Could you please retype all of the data below exactly?

Segment Start: EXTRACTED INFORMATION

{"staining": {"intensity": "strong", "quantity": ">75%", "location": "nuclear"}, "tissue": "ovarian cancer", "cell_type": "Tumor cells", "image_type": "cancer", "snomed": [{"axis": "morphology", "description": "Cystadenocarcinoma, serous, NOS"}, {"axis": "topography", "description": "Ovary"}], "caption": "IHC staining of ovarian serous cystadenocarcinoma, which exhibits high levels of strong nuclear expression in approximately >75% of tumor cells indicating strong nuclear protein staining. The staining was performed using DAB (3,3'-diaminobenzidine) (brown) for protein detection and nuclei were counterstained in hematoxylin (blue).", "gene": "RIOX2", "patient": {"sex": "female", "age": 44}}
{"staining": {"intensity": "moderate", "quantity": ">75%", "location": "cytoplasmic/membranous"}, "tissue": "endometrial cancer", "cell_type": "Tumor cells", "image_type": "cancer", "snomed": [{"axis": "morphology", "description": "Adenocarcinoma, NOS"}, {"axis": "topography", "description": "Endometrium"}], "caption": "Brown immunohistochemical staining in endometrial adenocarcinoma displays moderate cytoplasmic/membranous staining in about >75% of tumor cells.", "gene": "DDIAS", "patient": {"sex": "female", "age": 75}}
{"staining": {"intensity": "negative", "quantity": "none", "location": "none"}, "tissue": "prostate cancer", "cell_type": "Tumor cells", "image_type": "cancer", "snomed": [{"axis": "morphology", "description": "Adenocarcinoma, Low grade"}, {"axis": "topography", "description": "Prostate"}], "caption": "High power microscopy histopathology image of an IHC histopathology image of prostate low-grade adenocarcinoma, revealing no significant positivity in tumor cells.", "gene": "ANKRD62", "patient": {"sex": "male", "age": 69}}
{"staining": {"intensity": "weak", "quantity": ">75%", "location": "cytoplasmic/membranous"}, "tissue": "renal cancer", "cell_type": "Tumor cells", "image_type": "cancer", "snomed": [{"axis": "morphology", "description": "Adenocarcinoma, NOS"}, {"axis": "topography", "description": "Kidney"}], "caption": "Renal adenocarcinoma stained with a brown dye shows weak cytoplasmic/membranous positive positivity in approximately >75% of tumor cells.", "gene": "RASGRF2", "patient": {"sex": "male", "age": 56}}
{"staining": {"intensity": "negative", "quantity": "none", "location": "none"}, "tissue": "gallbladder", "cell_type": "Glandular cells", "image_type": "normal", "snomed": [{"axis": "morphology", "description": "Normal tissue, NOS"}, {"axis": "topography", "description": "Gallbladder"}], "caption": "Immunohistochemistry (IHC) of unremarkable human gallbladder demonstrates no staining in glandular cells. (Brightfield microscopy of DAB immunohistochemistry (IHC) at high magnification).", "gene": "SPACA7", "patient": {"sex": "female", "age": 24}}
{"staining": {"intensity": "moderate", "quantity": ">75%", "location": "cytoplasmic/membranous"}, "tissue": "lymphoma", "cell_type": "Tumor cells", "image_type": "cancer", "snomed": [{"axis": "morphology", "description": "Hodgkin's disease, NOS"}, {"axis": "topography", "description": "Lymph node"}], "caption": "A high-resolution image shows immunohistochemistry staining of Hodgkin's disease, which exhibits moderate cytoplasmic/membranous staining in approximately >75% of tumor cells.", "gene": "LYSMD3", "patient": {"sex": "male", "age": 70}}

Segment End: EXTRACTED INFORMATION

§ **SOLUTION**:
{"staining": {"intensity": "strong", "quantity": ">75%", "location": "nuclear"}, "tissue": "ovarian cancer", "cell_type": "Tumor cells", "image_type": "cancer", "snomed": [{"axis": "morphology", "description": "Cystadenocarcinoma, serous, NOS"}, {"axis": "topography", "description": "Ovary"}], "caption": "IHC staining of ovarian serous cystadenocarcinoma, which exhibits high levels of strong nuclear expression in approximately >75% of tumor cells indicating strong nuclear protein staining. The staining was performed using DAB (3,3'-diaminobenzidine) (brown) for protein detection and nuclei were counterstained in hematoxylin (blue).", "gene": "RIOX2", "patient": {"sex": "female", "age": 44}}
{"staining": {"intensity": "moderate", "quantity": ">75%", "location": "cytoplasmic/membranous"}, "tissue": "endometrial cancer", "cell_type": "Tumor cells", "image_type": "cancer", "snomed": [{"axis": "morphology", "description": "Adenocarcinoma, NOS"}, {"axis": "topography", "description": "Endometrium"}], "caption": "Brown immunohistochemical staining in endometrial adenocarcinoma displays moderate cytoplasmic/membranous staining in about >75% of tumor cells.", "gene": "DDIAS", "patient": {"sex": "female", "age": 75}}
{"staining": {"intensity": "negative", "quantity": "none", "location": "none"}, "tissue": "prostate cancer", "cell_type": "Tumor cells", "image_type": "cancer", "snomed": [{"axis": "morphology", "description": "Adenocarcinoma, Low grade"}, {"axis": "topography", "description": "Prostate"}], "caption": "High power microscopy histopathology image of an IHC histopathology image of prostate low-grade adenocarcinoma, revealing no significant positivity in tumor cells.", "gene": "ANKRD62", "patient": {"sex": "male", "age": 69}}
{"staining": {"intensity": "weak", "quantity": ">75%", "location": "cytoplasmic/membranous"}, "tissue": "renal cancer", "cell_type": "Tumor cells", "image_type": "cancer", "snomed": [{"axis": "morphology", "description": "Adenocarcinoma, NOS"}, {"axis": "topography", "description": "Kidney"}], "caption": "Renal adenocarcinoma stained with a brown dye shows weak cytoplasmic/membranous positive positivity in approximately >75% of tumor cells.", "gene": "RASGRF2", "patient": {"sex": "male", "age": 56}}
{"staining": {"intensity": "negative", "quantity": "none", "location": "none"}, "tissue": "gallbladder", "cell_type": "Glandular cells", "image_type": "normal", "snomed": [{"axis": "morphology", "description": "Normal tissue, NOS"}, {"axis": "topography", "description": "Gallbladder"}], "caption": "Immunohistochemistry (IHC) of unremarkable human gallbladder demonstrates no staining in glandular cells. (Brightfield microscopy of DAB immunohistochemistry (IHC) at high magnification).", "gene": "SPACA7", "patient": {"sex": "female", "age": 24}}
{"staining": {"intensity": "moderate", "quantity": ">75%", "location": "cytoplasmic/membranous"}, "tissue": "lymphoma", "cell_type": "Tumor cells", "image_type": "cancer", "snomed": [{"axis": "morphology", "description": "Hodgkin's disease, NOS"}, {"axis": "topography", "description": "Lymph node"}], "caption": "A high-resolution image shows immunohistochemistry staining of Hodgkin's disease, which exhibits moderate cytoplasmic/membranous staining in approximately >75% of tumor cells.", "gene": "LYSMD3", "patient": {"sex": "male", "age": 70}}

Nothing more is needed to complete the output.